> **TASKS FOR THIS EXERCISE**:
• 1. Extract the portion of the April 2 update between "Thursday, April 2, 2015" and "be done online.", inclusive.
• 2. List every method the April 2 update gives for obtaining or storing an organ donor card.

Thursday, April 2, 2015

Update 2nd April

Two Notices
**A couple of deadline notices. First the Bright Sparks Quiz on Friday night and second the Boyle GAA Know Your Sport deadline is Easter Monday. I believe this can be done online.

Organ Donor Week Contact Details
I was asked to repeat the ways one can sign up to the organ donor so I repeat it here. Organ donor cards can be got by phoning Lo-Call 18905 43639 (Free Call) or Freetext the word Donor to 50050. You can store organ donor card, the E card on smart Mobile Phones, simply search for Donor E Card at I Phone Store or Android Market Place.

> **DATA LISTING**:

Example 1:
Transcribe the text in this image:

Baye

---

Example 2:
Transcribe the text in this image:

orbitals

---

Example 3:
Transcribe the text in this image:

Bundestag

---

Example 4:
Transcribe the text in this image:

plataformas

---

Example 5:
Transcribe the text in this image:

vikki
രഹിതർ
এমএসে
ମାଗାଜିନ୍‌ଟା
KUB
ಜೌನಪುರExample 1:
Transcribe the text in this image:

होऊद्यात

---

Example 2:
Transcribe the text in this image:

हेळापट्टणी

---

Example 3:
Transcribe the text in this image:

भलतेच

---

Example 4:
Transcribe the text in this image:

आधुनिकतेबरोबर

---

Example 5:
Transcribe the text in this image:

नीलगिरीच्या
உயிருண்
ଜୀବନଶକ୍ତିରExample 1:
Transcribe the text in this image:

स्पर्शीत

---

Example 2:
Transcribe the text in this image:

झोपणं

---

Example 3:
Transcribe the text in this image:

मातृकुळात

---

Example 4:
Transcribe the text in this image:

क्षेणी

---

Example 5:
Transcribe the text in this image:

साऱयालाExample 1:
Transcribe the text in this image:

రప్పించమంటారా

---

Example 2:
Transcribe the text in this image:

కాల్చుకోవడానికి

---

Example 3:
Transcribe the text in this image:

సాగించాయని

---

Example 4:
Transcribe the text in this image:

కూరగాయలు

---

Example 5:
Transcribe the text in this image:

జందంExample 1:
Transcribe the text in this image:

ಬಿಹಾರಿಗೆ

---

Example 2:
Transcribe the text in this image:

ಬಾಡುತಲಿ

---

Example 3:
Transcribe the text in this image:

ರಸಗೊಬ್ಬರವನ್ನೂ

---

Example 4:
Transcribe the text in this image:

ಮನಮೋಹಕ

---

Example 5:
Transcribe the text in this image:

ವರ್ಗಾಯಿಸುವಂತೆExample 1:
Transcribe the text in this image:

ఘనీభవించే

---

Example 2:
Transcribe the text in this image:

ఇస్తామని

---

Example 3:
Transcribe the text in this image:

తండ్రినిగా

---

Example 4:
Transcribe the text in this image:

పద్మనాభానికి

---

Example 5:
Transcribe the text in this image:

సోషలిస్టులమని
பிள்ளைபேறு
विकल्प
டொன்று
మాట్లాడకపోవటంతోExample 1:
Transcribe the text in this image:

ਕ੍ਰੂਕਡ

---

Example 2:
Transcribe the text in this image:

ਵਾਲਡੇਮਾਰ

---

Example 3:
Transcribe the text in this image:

> **PER-TASK ANSWERS**:
• 1.
Thursday, April 2, 2015

Update 2nd April

Two Notices
**A couple of deadline notices. First the Bright Sparks Quiz on Friday night and second the Boyle GAA Know Your Sport deadline is Easter Monday. I believe this can be done online.

• 2.
- Phone Lo-Call 18905 43639 (Free Call).
- Freetext the word Donor to 50050.
- Store the E card on a smart mobile phone by searching for Donor E Card at the I Phone Store or Android Market Place.